Innovation in financial technology - fintech - is important to many things we do at ANZ, particularly in our dedicated innovation and investments function ANZi. ANZi invests in fintech startups, builds and launches new companies, and develops relationships and growth opportunities.
"Consumer confidence from the get go will ensure Australia can gain ground in the digital economy.”
Through ANZi, the bank has made investments in fintechs like Lendi, the home loan origination platform; Data Republic, a data platform; and Slyp, an interactive smart receipts platform.
When it comes to data, the fuel of such innovation, the consumer data right (CDR) will provide new opportunities for both fintechs and banks and has the potential to provide important benefits to Australian consumers.
ANZ strongly supports the CDR and is working hard to make bank data available through open banking.
We have already made a range of product data available through open banking, enabling third parties to retrieve information about the products we offer. And later this year we will take the first step of making the first tranche of our customer’s data available to third paties – should our customers provide their consent, of course.
But we don’t just support the application of the CDR to banking, we support its expansion to other parts of the economy. Whether it’s the energy sector, or the telecommunications sector we think the CDR can be harnessed to create even more opportunities for consumers.

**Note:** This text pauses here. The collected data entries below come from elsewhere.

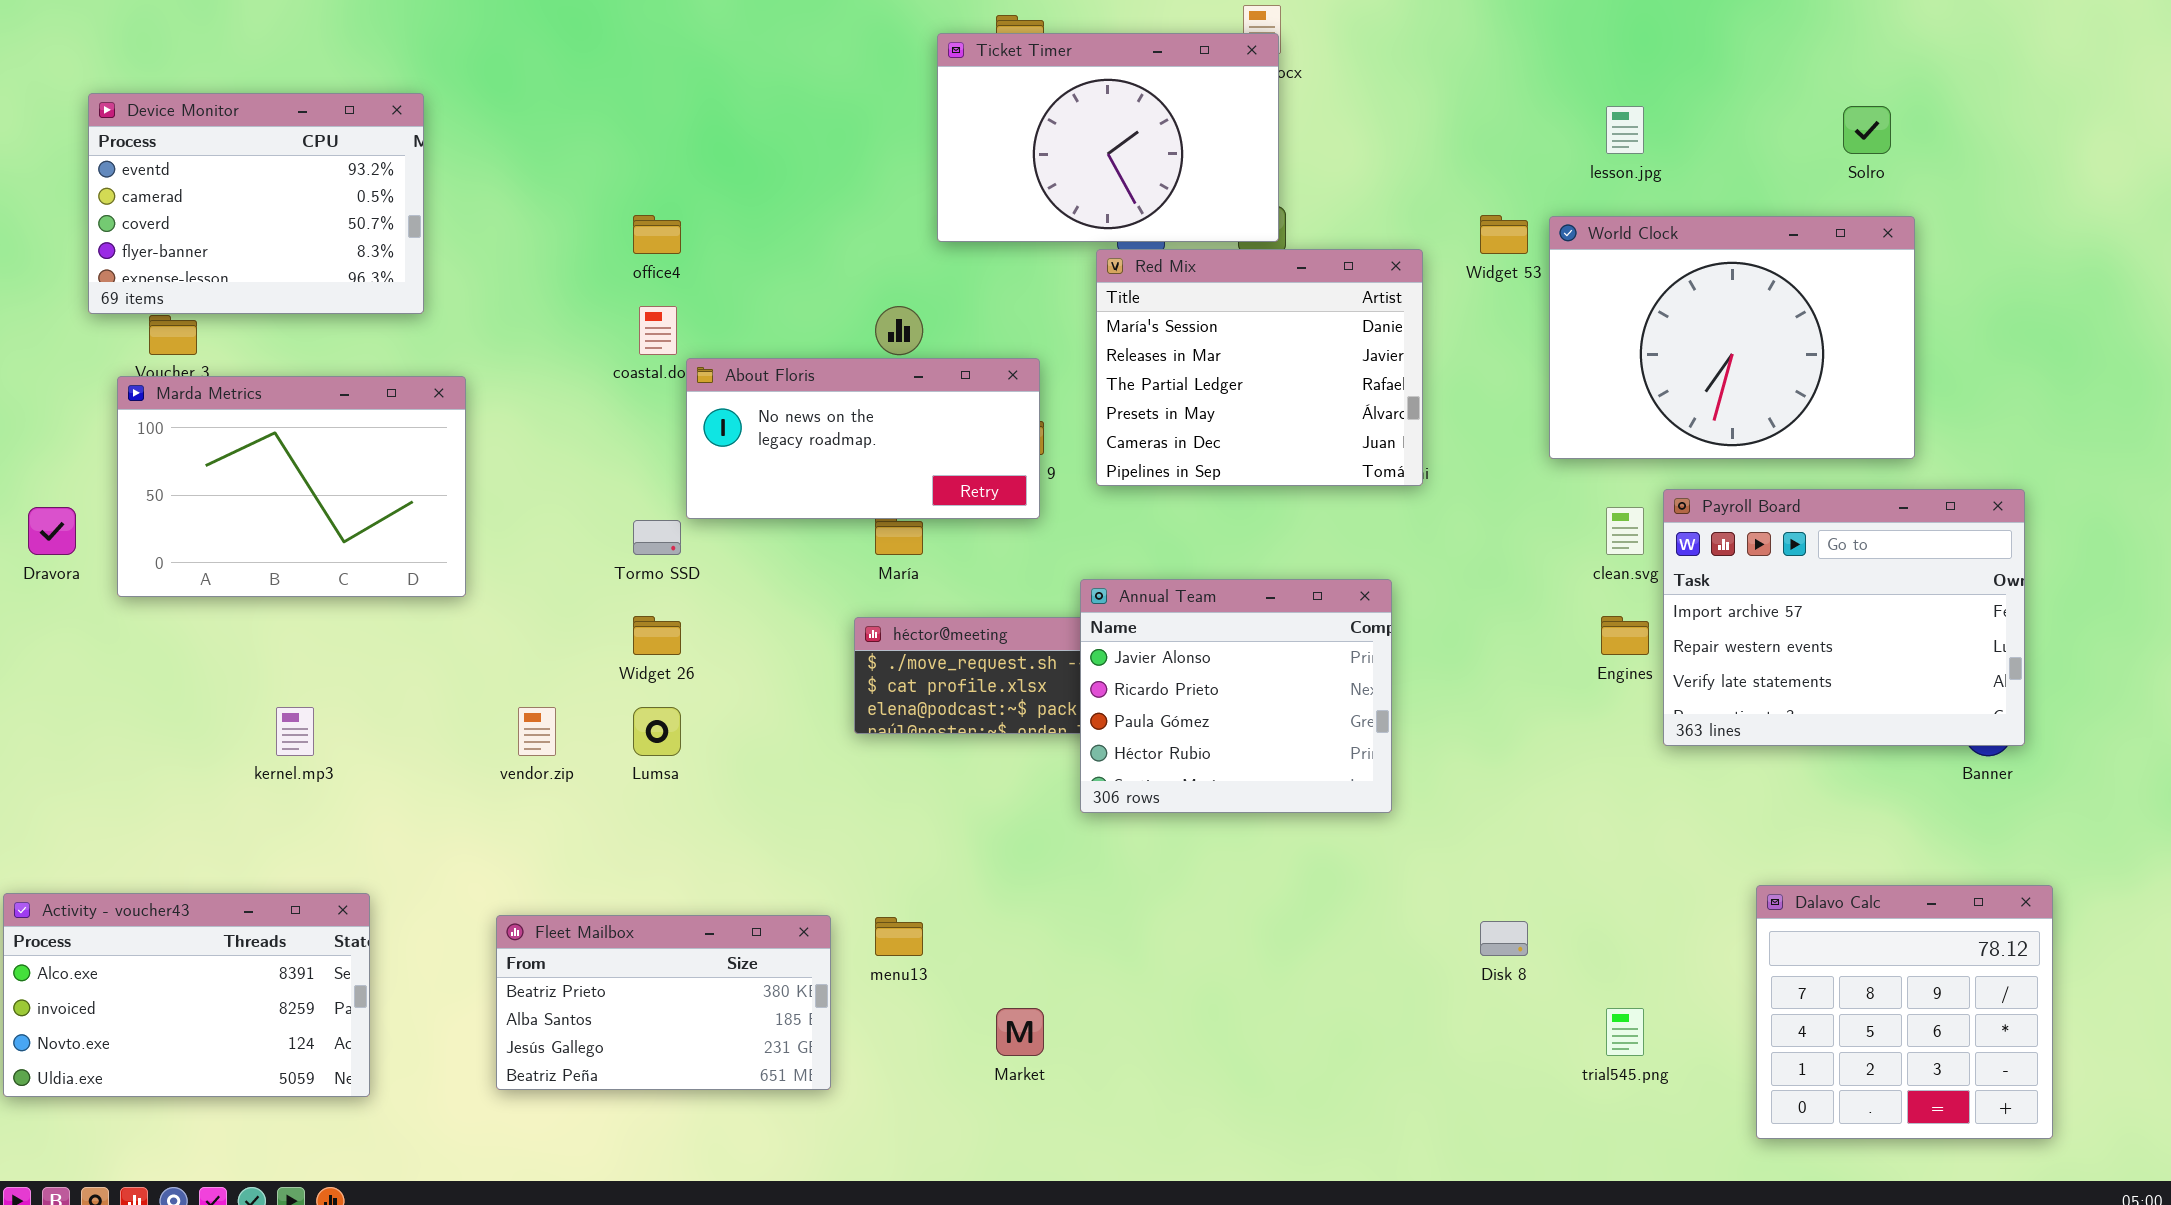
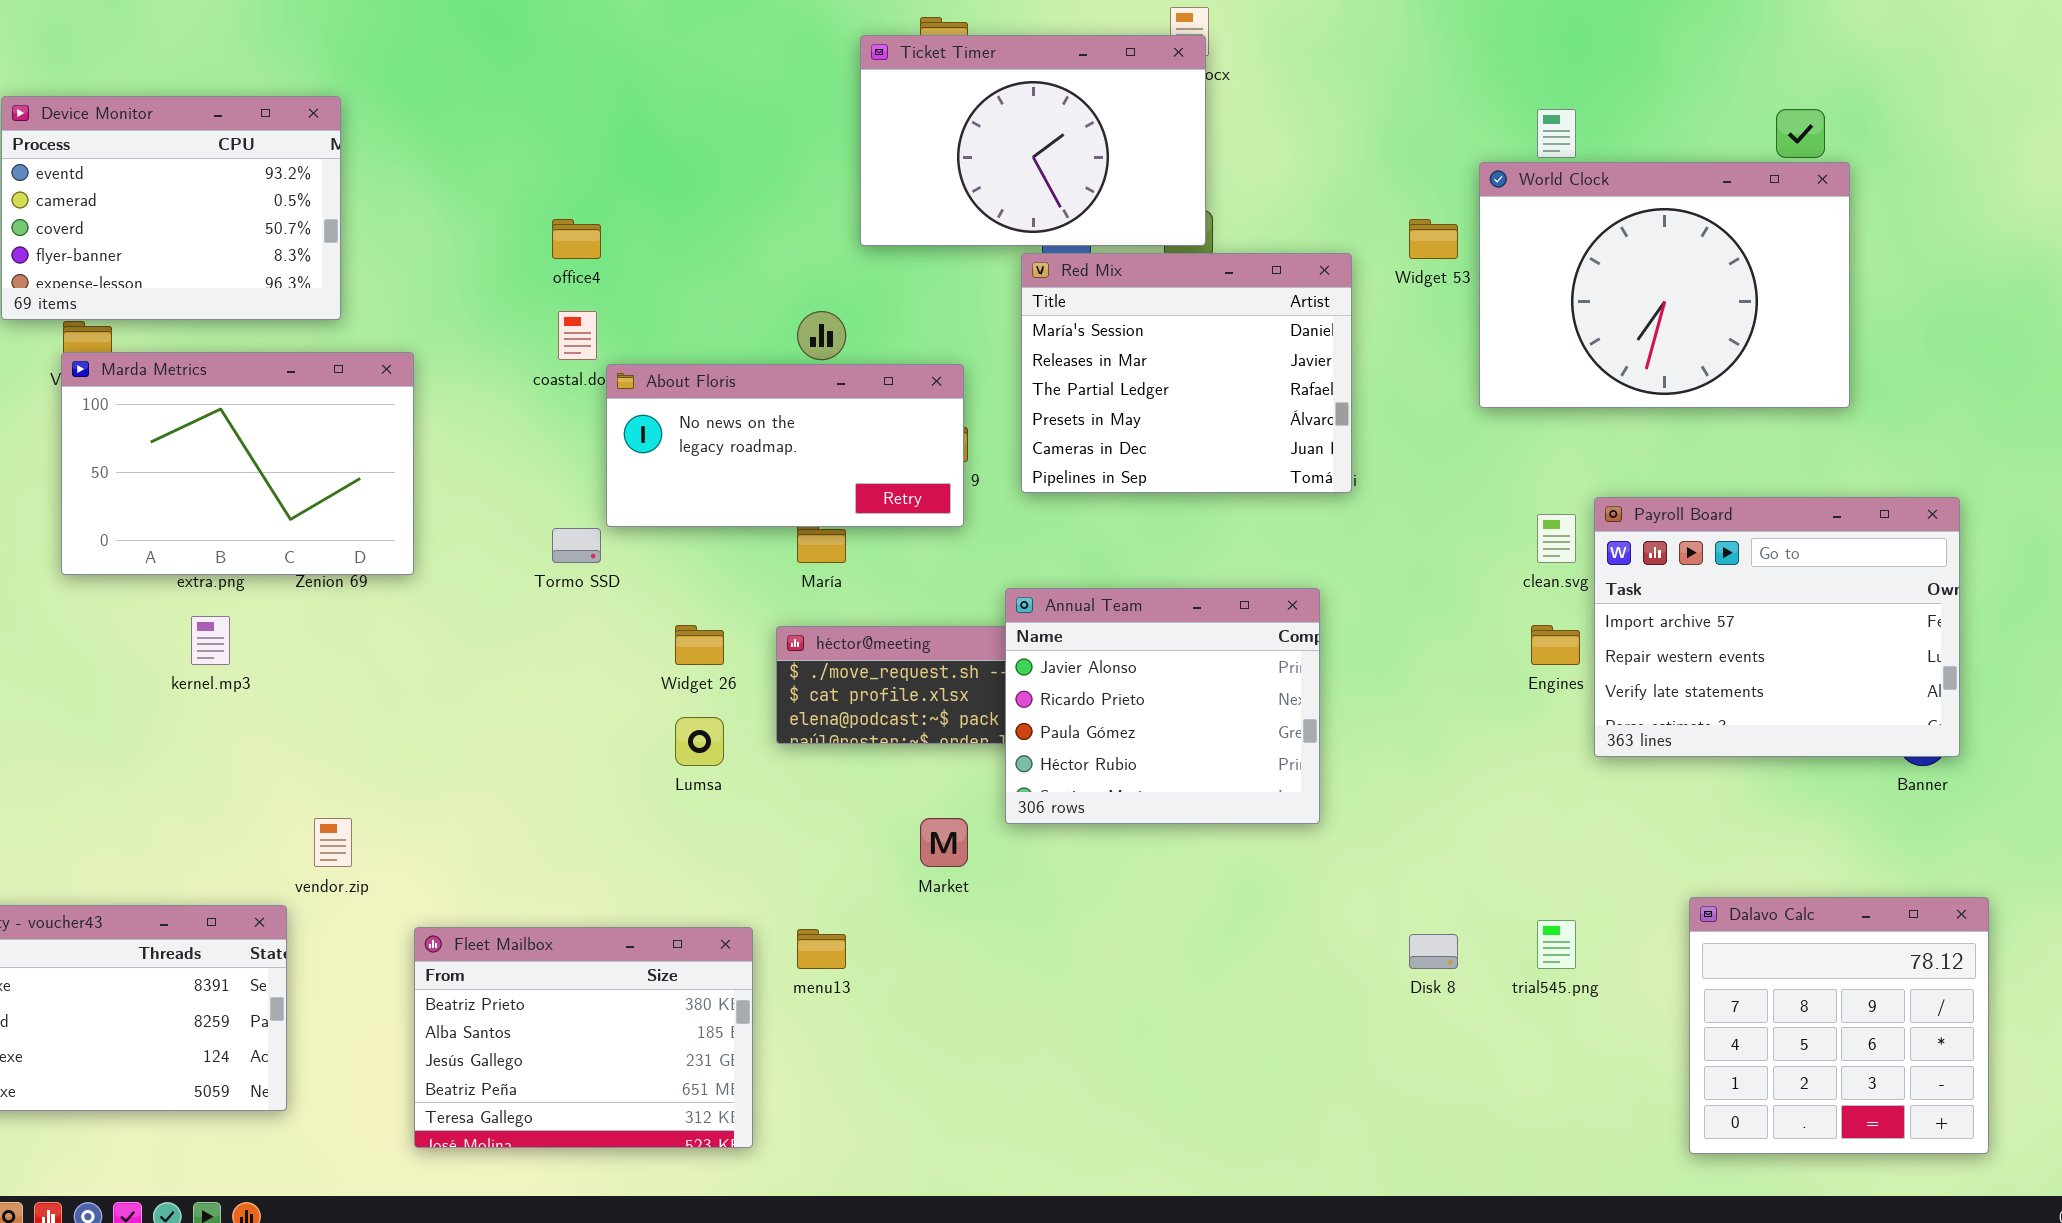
World Clock: [1549,216,1915,459] -> [1479,162,1850,408], moved
Marda Metrics: [117,376,466,597] -> [61,352,414,575], moved
Widget 26: [633,616,681,655] -> [675,625,724,665], moved
kernel.mp3: [276,707,314,756] -> [191,616,230,665], moved
vendor.zip: [518,707,556,756] -> [314,818,352,867], moved
Lumsa: [633,707,681,756] -> [675,717,724,766], moved
Fleet Mailbox: [496,915,831,1090] -> [414,927,753,1148], resized
Market: [996,1008,1044,1056] -> [920,818,968,867], moved
trial545.png: [1606,1008,1644,1056] -> [1537,920,1576,969], moved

Currently, the regime currently has one level of accreditation to receive bank data. To get this level of accreditation, entities must prove they can meet a high level of data security. This is appropriate because the data currently in play is customer bank records.
But we also see an opportunity to introduce additional levels of accreditation with lower thresholds.
These additionallevels of accreditation would allow entities to access either less sensitive CDR data or simply insights from data, rather than the data itself.